-- BEGIN AVAILABLE DATA --
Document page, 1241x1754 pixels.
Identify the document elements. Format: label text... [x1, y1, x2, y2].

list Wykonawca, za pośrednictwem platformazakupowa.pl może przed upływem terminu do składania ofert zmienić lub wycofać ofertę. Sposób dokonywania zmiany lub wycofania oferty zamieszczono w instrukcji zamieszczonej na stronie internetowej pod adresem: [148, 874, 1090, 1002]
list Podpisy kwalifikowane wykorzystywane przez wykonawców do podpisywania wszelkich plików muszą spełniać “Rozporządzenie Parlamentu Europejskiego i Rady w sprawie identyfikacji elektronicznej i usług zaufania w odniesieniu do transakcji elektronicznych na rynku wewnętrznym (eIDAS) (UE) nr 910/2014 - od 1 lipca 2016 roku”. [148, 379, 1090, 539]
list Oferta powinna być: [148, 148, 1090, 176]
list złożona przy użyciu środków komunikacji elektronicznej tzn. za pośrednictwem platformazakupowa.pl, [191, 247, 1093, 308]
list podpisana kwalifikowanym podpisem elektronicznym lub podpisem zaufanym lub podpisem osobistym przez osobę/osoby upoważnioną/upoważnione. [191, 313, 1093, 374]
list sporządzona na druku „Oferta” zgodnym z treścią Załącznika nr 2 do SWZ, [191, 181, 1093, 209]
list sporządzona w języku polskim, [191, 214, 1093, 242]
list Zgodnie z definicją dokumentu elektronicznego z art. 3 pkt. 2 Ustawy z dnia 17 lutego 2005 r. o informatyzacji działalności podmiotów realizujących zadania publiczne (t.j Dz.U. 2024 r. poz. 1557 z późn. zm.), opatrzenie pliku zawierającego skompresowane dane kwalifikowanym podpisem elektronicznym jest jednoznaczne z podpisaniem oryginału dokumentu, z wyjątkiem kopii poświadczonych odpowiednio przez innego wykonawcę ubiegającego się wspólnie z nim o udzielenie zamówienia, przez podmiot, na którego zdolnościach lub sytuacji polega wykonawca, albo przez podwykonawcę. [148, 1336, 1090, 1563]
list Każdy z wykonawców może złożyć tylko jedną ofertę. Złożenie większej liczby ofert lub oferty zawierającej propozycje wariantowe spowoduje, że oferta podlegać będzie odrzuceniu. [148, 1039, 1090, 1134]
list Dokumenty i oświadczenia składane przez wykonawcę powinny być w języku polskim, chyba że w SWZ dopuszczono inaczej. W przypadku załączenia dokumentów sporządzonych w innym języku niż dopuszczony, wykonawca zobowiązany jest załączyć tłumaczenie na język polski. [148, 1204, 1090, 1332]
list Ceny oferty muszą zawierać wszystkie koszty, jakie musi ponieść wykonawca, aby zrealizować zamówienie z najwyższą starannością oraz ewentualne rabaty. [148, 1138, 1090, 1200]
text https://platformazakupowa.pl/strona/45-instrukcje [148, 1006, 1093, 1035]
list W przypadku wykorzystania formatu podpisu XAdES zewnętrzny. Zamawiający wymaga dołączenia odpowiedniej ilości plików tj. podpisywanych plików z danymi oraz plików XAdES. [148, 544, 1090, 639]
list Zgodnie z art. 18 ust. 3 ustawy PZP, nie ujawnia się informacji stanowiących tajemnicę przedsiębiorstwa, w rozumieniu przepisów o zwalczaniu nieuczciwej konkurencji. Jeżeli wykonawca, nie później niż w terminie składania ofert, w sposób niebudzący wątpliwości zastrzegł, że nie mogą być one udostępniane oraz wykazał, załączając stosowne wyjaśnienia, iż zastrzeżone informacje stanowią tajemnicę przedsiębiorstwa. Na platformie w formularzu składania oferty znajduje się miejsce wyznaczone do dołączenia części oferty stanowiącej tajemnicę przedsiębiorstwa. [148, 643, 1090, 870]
-- END AVAILABLE DATA --
## TASK GOAL
Convert every line of the records above into a Markdown table with the columns Row and Line, numbering the rows in order and leaving out blank lines.

## SOLUTION
| Row | Line |
|---|---|
| 1 | Document page, 1241x1754 pixels. |
| 2 | Identify the document elements. Format: label text... [x1, y1, x2, y2]. |
| 3 | list Wykonawca, za pośrednictwem platformazakupowa.pl może przed upływem terminu do składania ofert zmienić lub wycofać ofertę. Sposób dokonywania zmiany lub wycofania oferty zamieszczono w instrukcji zamieszczonej na stronie internetowej pod adresem: [148, 874, 1090, 1002] |
| 4 | list Podpisy kwalifikowane wykorzystywane przez wykonawców do podpisywania wszelkich plików muszą spełniać “Rozporządzenie Parlamentu Europejskiego i Rady w sprawie identyfikacji elektronicznej i usług zaufania w odniesieniu do transakcji elektronicznych na rynku wewnętrznym (eIDAS) (UE) nr 910/2014 - od 1 lipca 2016 roku”. [148, 379, 1090, 539] |
| 5 | list Oferta powinna być: [148, 148, 1090, 176] |
| 6 | list złożona przy użyciu środków komunikacji elektronicznej tzn. za pośrednictwem platformazakupowa.pl, [191, 247, 1093, 308] |
| 7 | list podpisana kwalifikowanym podpisem elektronicznym lub podpisem zaufanym lub podpisem osobistym przez osobę/osoby upoważnioną/upoważnione. [191, 313, 1093, 374] |
| 8 | list sporządzona na druku „Oferta” zgodnym z treścią Załącznika nr 2 do SWZ, [191, 181, 1093, 209] |
| 9 | list sporządzona w języku polskim, [191, 214, 1093, 242] |
| 10 | list Zgodnie z definicją dokumentu elektronicznego z art. 3 pkt. 2 Ustawy z dnia 17 lutego 2005 r. o informatyzacji działalności podmiotów realizujących zadania publiczne (t.j Dz.U. 2024 r. poz. 1557 z późn. zm.), opatrzenie pliku zawierającego skompresowane dane kwalifikowanym podpisem elektronicznym jest jednoznaczne z podpisaniem oryginału dokumentu, z wyjątkiem kopii poświadczonych odpowiednio przez innego wykonawcę ubiegającego się wspólnie z nim o udzielenie zamówienia, przez podmiot, na którego zdolnościach lub sytuacji polega wykonawca, albo przez podwykonawcę. [148, 1336, 1090, 1563] |
| 11 | list Każdy z wykonawców może złożyć tylko jedną ofertę. Złożenie większej liczby ofert lub oferty zawierającej propozycje wariantowe spowoduje, że oferta podlegać będzie odrzuceniu. [148, 1039, 1090, 1134] |
| 12 | list Dokumenty i oświadczenia składane przez wykonawcę powinny być w języku polskim, chyba że w SWZ dopuszczono inaczej. W przypadku załączenia dokumentów sporządzonych w innym języku niż dopuszczony, wykonawca zobowiązany jest załączyć tłumaczenie na język polski. [148, 1204, 1090, 1332] |
| 13 | list Ceny oferty muszą zawierać wszystkie koszty, jakie musi ponieść wykonawca, aby zrealizować zamówienie z najwyższą starannością oraz ewentualne rabaty. [148, 1138, 1090, 1200] |
| 14 | text https://platformazakupowa.pl/strona/45-instrukcje [148, 1006, 1093, 1035] |
| 15 | list W przypadku wykorzystania formatu podpisu XAdES zewnętrzny. Zamawiający wymaga dołączenia odpowiedniej ilości plików tj. podpisywanych plików z danymi oraz plików XAdES. [148, 544, 1090, 639] |
| 16 | list Zgodnie z art. 18 ust. 3 ustawy PZP, nie ujawnia się informacji stanowiących tajemnicę przedsiębiorstwa, w rozumieniu przepisów o zwalczaniu nieuczciwej konkurencji. Jeżeli wykonawca, nie później niż w terminie składania ofert, w sposób niebudzący wątpliwości zastrzegł, że nie mogą być one udostępniane oraz wykazał, załączając stosowne wyjaśnienia, iż zastrzeżone informacje stanowią tajemnicę przedsiębiorstwa. Na platformie w formularzu składania oferty znajduje się miejsce wyznaczone do dołączenia części oferty stanowiącej tajemnicę przedsiębiorstwa. [148, 643, 1090, 870] |